April, 28, 2026
The Financial Times - Oil hit $110 for the first time in three weeks on Tuesday as the US and Iran appeared to make little progress towards a peace deal that would unlock energy supplies through the Strait of Hormuz.
Brent crude, the international oil benchmark, rose as much as 4.1 per cent to highs of $112.70 a barrel on Tuesday, putting pressure on government bond markets as investor worries over inflation grew.
The White House said on Monday that US officials were discussing Iran’s latest proposal, which has not been made public, but maintained “red lines” on any deal to end the eight-week war, including preventing Tehran from obtaining a nuclear weapon.
White House press secretary Karoline Leavitt told reporters that President Donald Trump had convened national security officials to review the proposal. “His red lines with respect to Iran have been made very, very clear,” she said, adding that Trump would address the matter “very soon”.
Speaking on Monday, US secretary of state Marco Rubio said there were “questions” over Iran’s offer and said Tehran’s nuclear programme remained a “fundamental issue [that] still has to be confronted”.

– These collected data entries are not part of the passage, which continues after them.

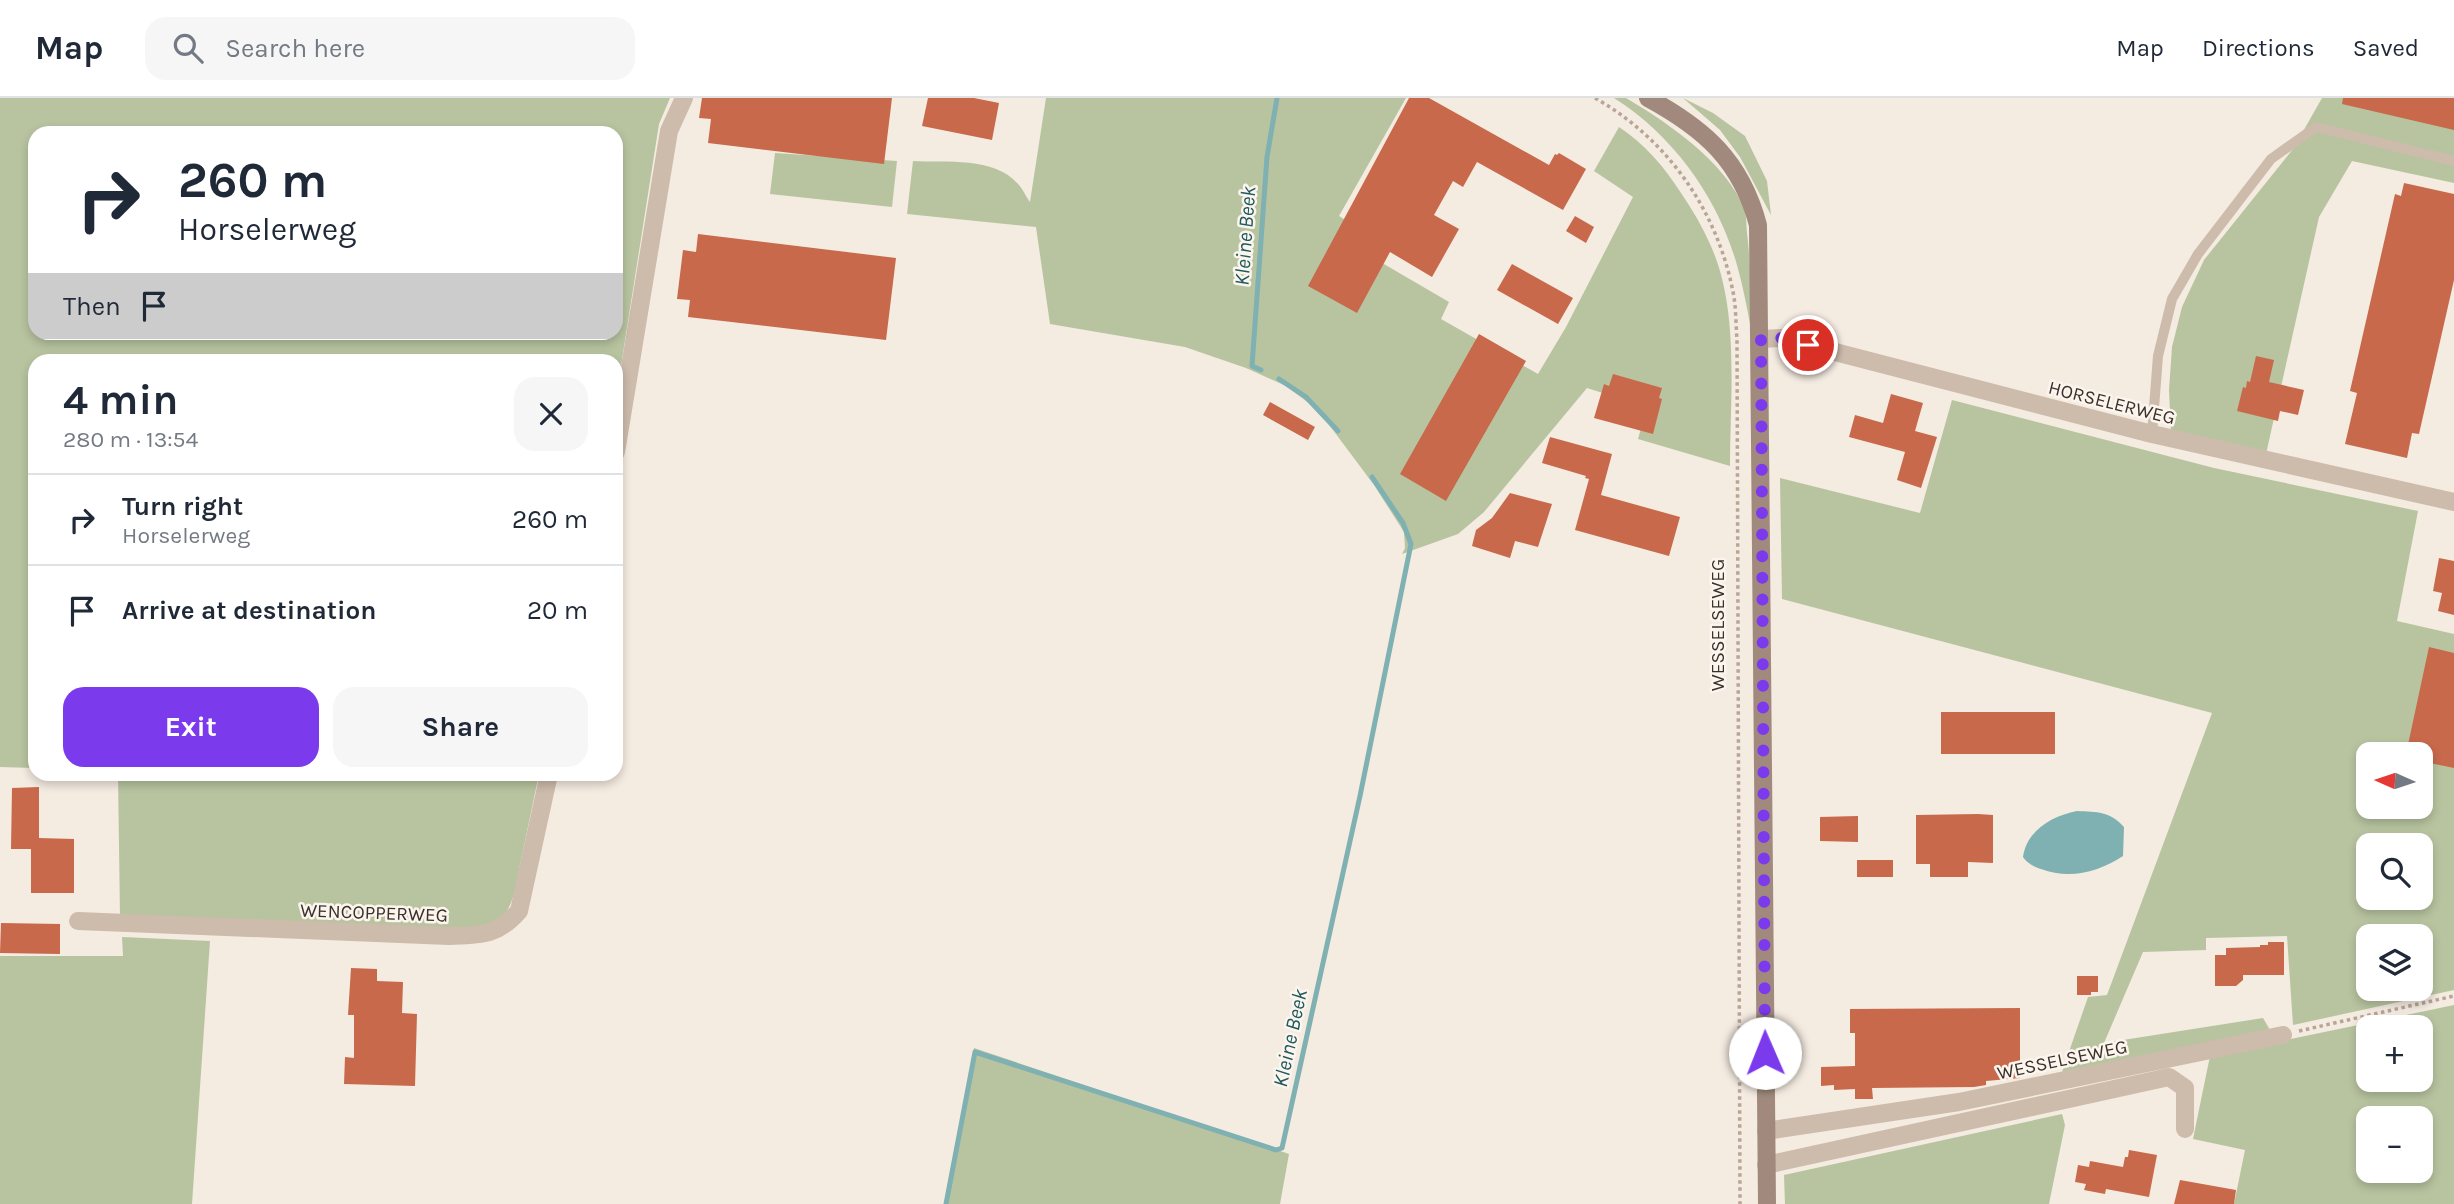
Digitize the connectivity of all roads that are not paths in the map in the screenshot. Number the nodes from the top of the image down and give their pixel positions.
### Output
1 (684, 98) edge
2 (1647, 98) edge
3 (2454, 162) edge
4 (1761, 339) junction
5 (623, 410) edge
6 (2152, 434) junction
7 (2454, 502) edge
8 (547, 781) edge
9 (78, 921) dead end
10 (2283, 1035) road end
11 (2185, 1129) dead end
12 (1766, 1131) junction
13 (1766, 1165) junction
14 (1767, 1204) edge

1 - 5 street
2 - 4 main road
3 - 6 lane
4 - 6 street, HORSELERWEG
4 - 12 main road
6 - 7 street, HORSELERWEG
8 - 9 street, WENCOPPERWEG
10 - 12 street, WESSELSEWEG
11 - 13 street
12 - 13 main road
13 - 14 main road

“It’s better than what we thought they were going to submit. I think there are still questions about whether the person submitting it had the authority to submit that offer,” Rubio told Fox News.
Asked whether the US would accept an offer by Iran to open the strait while delaying talks over Tehran’s nuclear programme, Rubio said he would not speculate on what Trump might do.
“Suffice it to say that the nuclear question is the reason why we’re in this in the first place . . . that still remains the core issue,” he said.
Brent crude soared from less than $60 a barrel at the start of the year to as high as $119 at its peak during the conflict as Iran brought traffic through the Strait of Hormuz to a near halt and attacked energy facilities across the Gulf.
West Texas Intermediate, the US benchmark, gained 4 per cent by morning trading in New York to trade around $100.17 a barrel.
“Markets have been latching on to any signs of peace talks, and the absence of that is raising fears that they are not going to happen,” said Jim Reid, head of macro research at Deutsche Bank.
This move higher in oil has also reignited bets that central banks will have to lift interest rates to contain the resulting wave of inflation, hitting bonds in the US, Europe and the UK. In the UK, where government debt has proven particularly vulnerable to the energy shock, the 10-year gilt yield rose 0.05 percentage points in early trading to break above 5 per cent for the first time since late March. Bond yields rise as prices fall.
The latest sell-off has also pushed longer-dated 30-year yields to 5.7 per cent, within touching distance of their highest level this century.
“The longer the Strait is closed, the more it would have a negative impact on the global economy,” said Mohit Kumar, chief European economist at Jefferies.